The biggest challenge that the city will face in the coming years is figuring how to on the one hand pay for infrastructure needs, while on the other hand address a growing unfunded liability on retirement benefits to employees.
After several years of rosy budget projections, the city, utilizing more robust modeling forecast projections, comes forward with a very sobering and realistic budget analysis.
The report concludes, “The average annual shortfall in funding is $7.8 million.” To put this into perspective, “this amount is roughly equivalent to the current 1% Measure O sales tax, or to a 6.0% utility users tax on power, communications and water/sewer/sanitation services, or to a $270 parcel tax.”
And this is still a low number, as the park maintenance cost remains a work in progress.
This past Monday, the city’s Finance and Budget Commission analyzed the current year’s budget and, while it found that in general “the proposed 2017-18 budget reflects continued improvement in the city’s fiscal stability, some modest new programmatic and capital outlay spending initiatives, and continued increases in costs for employee compensation and maintenance of infrastructure,” there are some concerns.
For instance, “While the budget projections of improved property and sales tax revenues in 2017-18 are supported by local, regional and statewide data and are generally consistent with projections by other agencies, the combination of those projected revenues and the projected expenditures in the budget forecast are not sustainable either in the immediate future or in the long-term.
“The 20-year projection contained in the budget package is a big step forward in more fully informing Davis citizens about the formidable fiscal challenges the city faces,” the commission concludes. “The new projection also gives the City of Davis a sound analytical basis for developing and adopting a comprehensive strategy to address the average annual $7.8 million funding gap it identifies.”
For example, “The City Council could set broad targets giving city staff direction as to what share of the $7.8 million funding gap should be addressed in the coming years by efficiencies in city operations, what share by tax rate changes, and what share by new tax revenues generated by economic development, leveraging of city assets, and other actions.
“We propose this comprehensive financial strategy be adopted in concert with forthcoming council consideration of a June 2018 parcel tax renewal package.”
The commission also recommends “implementation of the full 10 percent gross receipts tax rate authorized under the Proposition C cannabis tax unless rigorous economic analysis demonstrates that a different tax rate would maximize tax revenues.” They add, “We further recommend that the revenue be allocated in the budget to general support of existing city programs.”
On the downside, “The proposed 2017-18 spending plan lacks the resources to fully address basic infrastructure maintenance needs, including roads and bike paths and parks.”
As such, the commission concludes, “The City Council may wish to consider a ‘fix it first’ strategy to modify the budget plan to make greater progress in this important work.”
It could do so by:
(a) Deferring some of the new General Fund spending proposals contained in the draft budget;
(b) Making technical funding adjustments in some budget proposals; and
(c) Reconsidering some past funding commitments.
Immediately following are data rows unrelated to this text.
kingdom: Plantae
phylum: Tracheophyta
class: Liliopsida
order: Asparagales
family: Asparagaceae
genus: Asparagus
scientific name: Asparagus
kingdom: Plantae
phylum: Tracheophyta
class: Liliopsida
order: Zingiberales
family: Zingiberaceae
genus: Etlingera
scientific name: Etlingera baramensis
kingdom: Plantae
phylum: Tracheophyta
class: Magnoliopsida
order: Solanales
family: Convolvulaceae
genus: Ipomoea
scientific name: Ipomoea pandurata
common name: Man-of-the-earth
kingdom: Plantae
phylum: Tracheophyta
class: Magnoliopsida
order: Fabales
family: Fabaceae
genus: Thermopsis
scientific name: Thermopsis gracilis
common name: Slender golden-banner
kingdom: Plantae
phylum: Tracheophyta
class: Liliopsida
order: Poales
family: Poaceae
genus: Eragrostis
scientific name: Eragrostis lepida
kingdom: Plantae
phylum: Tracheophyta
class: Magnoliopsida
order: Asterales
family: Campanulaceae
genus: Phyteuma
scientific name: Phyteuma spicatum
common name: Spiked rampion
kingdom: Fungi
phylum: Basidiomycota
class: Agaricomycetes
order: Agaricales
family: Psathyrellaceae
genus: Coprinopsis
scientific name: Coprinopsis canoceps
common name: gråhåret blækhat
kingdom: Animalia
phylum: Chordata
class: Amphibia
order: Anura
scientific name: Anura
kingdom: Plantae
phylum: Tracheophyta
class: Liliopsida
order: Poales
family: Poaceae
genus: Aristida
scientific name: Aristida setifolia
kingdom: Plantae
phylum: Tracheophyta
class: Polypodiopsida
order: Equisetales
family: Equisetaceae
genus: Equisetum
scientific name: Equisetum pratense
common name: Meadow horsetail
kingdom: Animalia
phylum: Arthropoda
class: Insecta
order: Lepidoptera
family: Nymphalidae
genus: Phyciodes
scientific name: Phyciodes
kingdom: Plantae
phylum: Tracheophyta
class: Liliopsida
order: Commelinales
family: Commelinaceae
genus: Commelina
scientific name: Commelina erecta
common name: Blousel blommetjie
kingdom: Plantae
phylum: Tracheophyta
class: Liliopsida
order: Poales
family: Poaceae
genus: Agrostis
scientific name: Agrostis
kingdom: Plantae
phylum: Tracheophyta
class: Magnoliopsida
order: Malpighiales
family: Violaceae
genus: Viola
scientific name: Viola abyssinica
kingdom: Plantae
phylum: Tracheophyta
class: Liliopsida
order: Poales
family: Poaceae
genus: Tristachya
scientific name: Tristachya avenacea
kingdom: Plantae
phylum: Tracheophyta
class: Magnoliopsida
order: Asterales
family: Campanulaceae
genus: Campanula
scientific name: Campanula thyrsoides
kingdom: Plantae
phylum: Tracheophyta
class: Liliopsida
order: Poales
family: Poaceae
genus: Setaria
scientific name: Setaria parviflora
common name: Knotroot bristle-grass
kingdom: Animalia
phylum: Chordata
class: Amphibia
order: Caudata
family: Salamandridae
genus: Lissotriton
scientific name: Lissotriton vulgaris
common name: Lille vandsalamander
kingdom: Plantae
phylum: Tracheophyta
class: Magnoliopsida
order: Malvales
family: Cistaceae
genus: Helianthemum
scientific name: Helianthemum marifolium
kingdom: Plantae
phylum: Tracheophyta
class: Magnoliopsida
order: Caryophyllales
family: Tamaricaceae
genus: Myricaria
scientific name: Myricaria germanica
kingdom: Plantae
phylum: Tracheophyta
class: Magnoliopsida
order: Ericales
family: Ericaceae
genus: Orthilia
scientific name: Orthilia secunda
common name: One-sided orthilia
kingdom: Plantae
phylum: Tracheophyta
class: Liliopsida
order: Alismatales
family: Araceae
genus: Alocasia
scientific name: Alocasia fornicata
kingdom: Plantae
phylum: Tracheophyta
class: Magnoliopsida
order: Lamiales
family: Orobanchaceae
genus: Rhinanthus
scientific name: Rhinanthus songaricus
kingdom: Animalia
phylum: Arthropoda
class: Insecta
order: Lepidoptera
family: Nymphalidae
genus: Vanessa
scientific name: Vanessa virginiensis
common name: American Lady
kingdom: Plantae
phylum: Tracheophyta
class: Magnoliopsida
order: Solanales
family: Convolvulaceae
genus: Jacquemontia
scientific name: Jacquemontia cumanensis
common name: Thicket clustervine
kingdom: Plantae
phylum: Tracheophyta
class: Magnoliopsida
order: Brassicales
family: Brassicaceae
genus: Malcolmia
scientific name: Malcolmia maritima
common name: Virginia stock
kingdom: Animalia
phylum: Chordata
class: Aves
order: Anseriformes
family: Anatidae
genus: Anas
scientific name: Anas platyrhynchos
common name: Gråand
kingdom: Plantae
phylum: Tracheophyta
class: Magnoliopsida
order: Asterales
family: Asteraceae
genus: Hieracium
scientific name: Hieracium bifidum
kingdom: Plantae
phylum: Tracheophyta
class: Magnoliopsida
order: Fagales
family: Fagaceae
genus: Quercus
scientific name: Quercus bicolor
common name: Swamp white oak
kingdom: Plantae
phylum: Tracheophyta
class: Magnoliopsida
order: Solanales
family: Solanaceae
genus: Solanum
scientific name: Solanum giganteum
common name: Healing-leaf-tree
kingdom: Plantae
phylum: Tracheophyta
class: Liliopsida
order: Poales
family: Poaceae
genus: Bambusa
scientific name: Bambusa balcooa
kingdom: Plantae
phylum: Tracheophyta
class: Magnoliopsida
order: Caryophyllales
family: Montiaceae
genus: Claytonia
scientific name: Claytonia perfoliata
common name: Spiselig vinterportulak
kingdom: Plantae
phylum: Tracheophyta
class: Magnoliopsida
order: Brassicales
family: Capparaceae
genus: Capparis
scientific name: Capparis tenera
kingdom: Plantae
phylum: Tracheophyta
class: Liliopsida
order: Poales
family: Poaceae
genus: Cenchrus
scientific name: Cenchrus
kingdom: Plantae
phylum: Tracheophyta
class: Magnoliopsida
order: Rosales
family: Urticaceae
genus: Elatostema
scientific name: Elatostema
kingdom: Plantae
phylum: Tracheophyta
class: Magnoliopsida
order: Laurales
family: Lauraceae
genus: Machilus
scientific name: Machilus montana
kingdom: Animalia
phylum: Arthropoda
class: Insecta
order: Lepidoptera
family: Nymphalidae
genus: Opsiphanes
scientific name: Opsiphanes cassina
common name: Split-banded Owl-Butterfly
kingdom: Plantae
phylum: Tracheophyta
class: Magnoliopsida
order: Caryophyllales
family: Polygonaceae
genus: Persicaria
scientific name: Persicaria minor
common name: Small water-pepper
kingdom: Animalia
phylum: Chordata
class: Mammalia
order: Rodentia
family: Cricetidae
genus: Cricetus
“The monies freed up through these actions could be devoted to deferred maintenance and infrastructure repair projects, such as accelerating the $5.6 million traffic signals upgrade project that lacks any funding source after a 2017-18 start with $500,000,” the commission suggests.
They come up with a table that outlines some potential actions they believe could generate $8.6 million for such purposes this coming fiscal year.
However, “Because these options are largely one-time in nature, they will not provide a permanent fix to the funding gaps identified in the city’s long-range fiscal forecast. However, the council may wish to consider some of these actions as an interim solution now or when the council considers future budget adjustments.”
City Manager Dirk Brazil summarizes the situation in his transmittal letter to the city council. “We continue to see stability in our revenue streams, with notable growth in property and sales tax,” he writes. “Although revenue is currently stable, the City’s expenditure obligations continue to grow. CalPERS announced a change to its pension discount rate over the next three years, effectively increasing the city’s annual pension obligations going forward. While the city continues to fully fund Other Post Employment Benefits (OPEB), also known as retiree medical, those costs will also continue to rise in coming years.”
He continues, “Outside studies show the city needs to commit up to $8.3 million annually toward transportation infrastructure to maintain a suitable pavement criteria index, compared to the $4.4 million proposed for the budget in 2017/18. Finally, the City is in various stages of negotiations with all employee bargaining units, creating some uncertainty related to the 2017/18 budget and beyond.”